## What this exercise asks
a. Which functions does the geolocation density plot code define? List every function name it contains.
b. Write out the records from their first line to the line with "12: (569, 254)", including both ends, and leave the pictures out.

This code takes geolocation data and dates. The data is then plotted as a density plot.

Future work:
Add in date ranges to include (if applicable)
Remove data in files where a lat/lng column is present but doesn't have a location or lat/lng data

In [48]:
import folium
from geopy.geocoders import Nominatim
import numpy as np
from folium import plugins
import pandas as pd
#import geopandas
#import geojsoncontour

In [111]:
#Data loading functions
def get_geocode_api(location):
    """Gets the lattitude and longitude of location
    location: geographical location or address"""
    place = geolocator.geocode(location)
    lat = place.latitude
    lng = place.longitude
    return(lat, lng)

def is_same_as_previous(l, idx):
    """Checks if the current index in a list is the same as previous"""
    if idx==0:
        return False
    else:
        return (l[idx-1]==l[idx])

def get_geocodes(df, addr_h = 'Address',lat_h = 'Lattitude',lng_h = 'Longitude', repeat_addresses = False):
    """Gets the lattitude and longitude of all locations and returns db with lat, lng values
    addr_h: column header for locations/addresses
    repeat_addresses: Bool, if True it will check to see if that address is already found
        - May be much faster than using API mulitple times, depending on addr_h column length and number of repeats etc"""

## Saved data records
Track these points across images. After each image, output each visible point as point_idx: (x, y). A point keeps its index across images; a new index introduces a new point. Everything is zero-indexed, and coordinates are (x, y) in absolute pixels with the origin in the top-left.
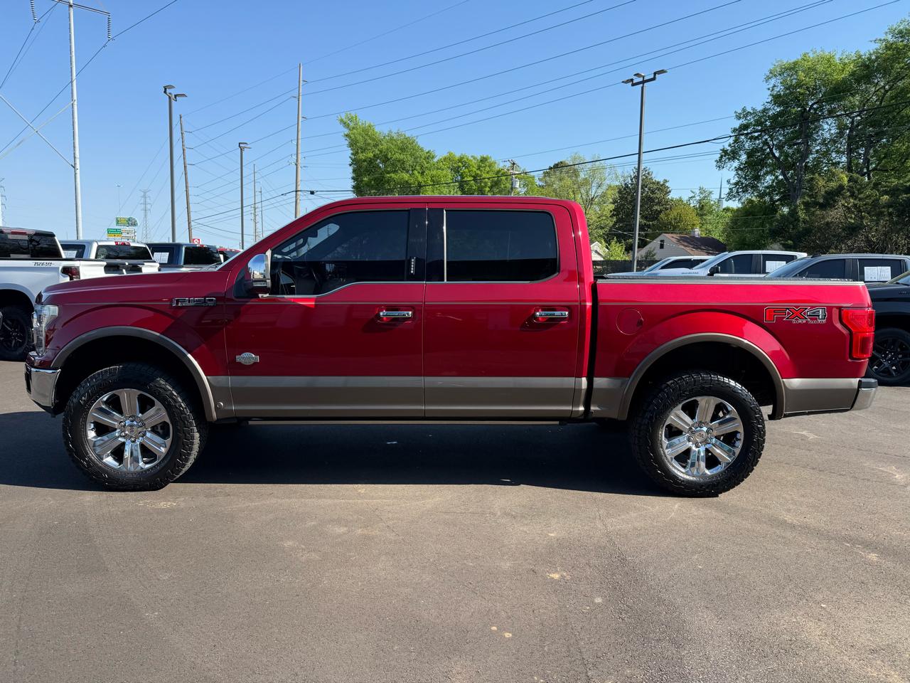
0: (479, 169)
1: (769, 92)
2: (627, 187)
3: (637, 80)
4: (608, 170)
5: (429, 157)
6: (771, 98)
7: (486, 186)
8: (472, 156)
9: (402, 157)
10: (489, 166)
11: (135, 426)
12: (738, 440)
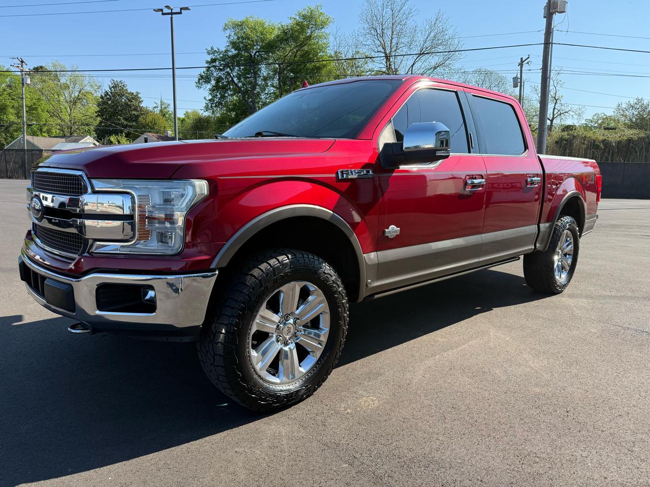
1: (227, 39)
3: (166, 11)
4: (87, 78)
6: (228, 44)
11: (292, 325)
12: (569, 254)
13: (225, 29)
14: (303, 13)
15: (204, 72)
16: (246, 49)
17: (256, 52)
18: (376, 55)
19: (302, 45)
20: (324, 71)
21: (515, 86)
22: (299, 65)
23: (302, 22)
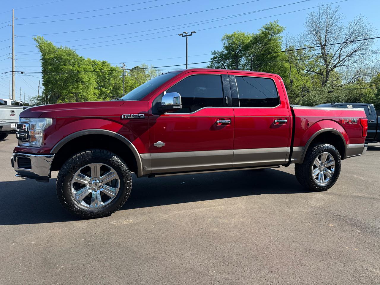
0: (102, 66)
1: (223, 45)
3: (184, 34)
5: (82, 59)
6: (224, 48)
7: (106, 74)
8: (98, 61)
9: (68, 58)
10: (107, 65)
11: (98, 182)
12: (332, 168)
13: (222, 40)
14: (267, 26)
15: (210, 65)
16: (233, 50)
17: (239, 51)
18: (316, 46)
19: (265, 45)
22: (263, 56)
23: (266, 32)
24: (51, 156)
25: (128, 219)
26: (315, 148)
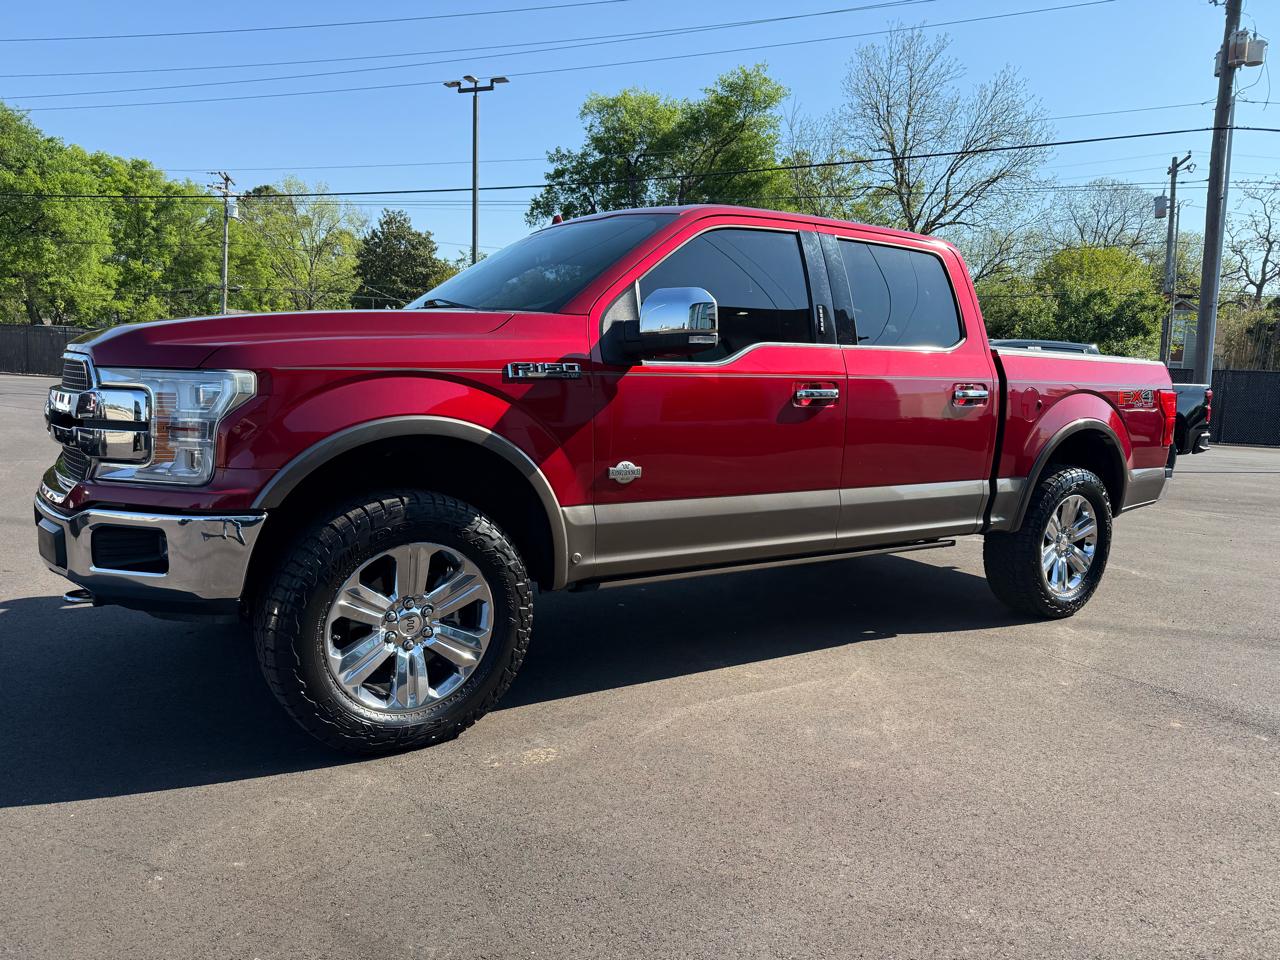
0: (132, 177)
1: (586, 132)
2: (376, 235)
3: (466, 84)
4: (343, 208)
5: (52, 147)
6: (588, 142)
7: (146, 209)
8: (116, 158)
10: (151, 178)
11: (417, 616)
12: (1089, 544)
13: (583, 114)
14: (730, 80)
15: (541, 196)
16: (621, 150)
17: (638, 157)
18: (876, 155)
19: (726, 141)
20: (765, 191)
21: (1160, 215)
22: (719, 179)
23: (727, 98)
24: (252, 518)
25: (537, 746)
26: (1049, 480)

## Responses to the tasks
a.
get_geocode_api
is_same_as_previous
get_geocodes

b.
Track these points across images. After each image, output each visible point as point_idx: (x, y). A point keeps its index across images; a new index introduces a new point. Everything is zero-indexed, and coordinates are (x, y) in absolute pixels with the origin in the top-left.
0: (479, 169)
1: (769, 92)
2: (627, 187)
3: (637, 80)
4: (608, 170)
5: (429, 157)
6: (771, 98)
7: (486, 186)
8: (472, 156)
9: (402, 157)
10: (489, 166)
11: (135, 426)
12: (738, 440)
1: (227, 39)
3: (166, 11)
4: (87, 78)
6: (228, 44)
11: (292, 325)
12: (569, 254)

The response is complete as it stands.